When comparing two separate measurement systems, observers, or sessions to determine the degree of agreement in a data set, Bland–Altman plots are an effective tool [32, 33]. When we analyze the findings of the current study using Bland–Altman graphs, we noticed that neither the replicates nor the examiners' results showed any indication of bias. Additionally, the LOAs between examiners and test replicates were close, indicating that there was little variation between measurements. In line with these findings, Nicolini-Panisson et al. [21] also examined the Bland–Altman plots and found that 96% of the changes were contained inside the LOA, proving the TUG test's great reproducibility.

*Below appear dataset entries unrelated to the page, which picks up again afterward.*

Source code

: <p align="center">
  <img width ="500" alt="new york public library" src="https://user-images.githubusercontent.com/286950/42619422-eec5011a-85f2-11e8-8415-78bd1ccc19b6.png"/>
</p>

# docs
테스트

Williams et al. [25] found that the three original units of measurement generated for the three trials at time 1 had a SEM of 0.6 s and 0.4 s, respectively, and that the three trials at time 2 showed a SEM of 0.4 s. Furthermore, the magnitude of the SEM was typically less than 10%, expressed as a percentage of the mean scores. Considering that all SEM values for each age group were less than 10%, these SEM findings are consistent with those of the study by Williams et al. [25].

The current study has some limitations that should be highlighted to be fixed in futures lines of investigation. Firstly, it is important to emphasize that participants were chosen using a non-probabilistic sampling method from a series of people who met the inclusion requirements up until the calculated sample size was reached. A professional chose the participants based on predetermined criteria, such as availability and study interest, and non-random techniques. A non-probabilistic sampling technique could result in sample bias and restrict the findings’ generalizability to a larger base population. Secondly, the present study does not examine whether children who display greater impairment within the autism spectrum disorder have greater deficits in balance and gait because data on the degree of ASD impairment were not obtained. To determine if there is a relationship or not, future research should collect data on the level of ASD affectation in the different areas.

What is more, no relationship with other rating scales was developed because the primary goal of the study was to examine the reliability of the TUG test in children and adolescents with ASD. The present study does not identify the crucial areas that could indicate the risk of falls and worse dynamic balance, even while it is true that high values of the TUG test would suggest worse functional mobility and low values would indicate better functional mobility. To establish cut-off points indicating potential deficits in dynamic balance and gait and hence provide external validity to the test, future research should concentrate on comparing the test findings with other validated assessment scales.

However, based on our findings, it is reasonable to draw the conclusion that the TUG test can be used in children and teenagers with ASD because of its strong intra- and inter-rater reliability values, low proportion of measurement errors, and lack of significant bias based on by test repetition.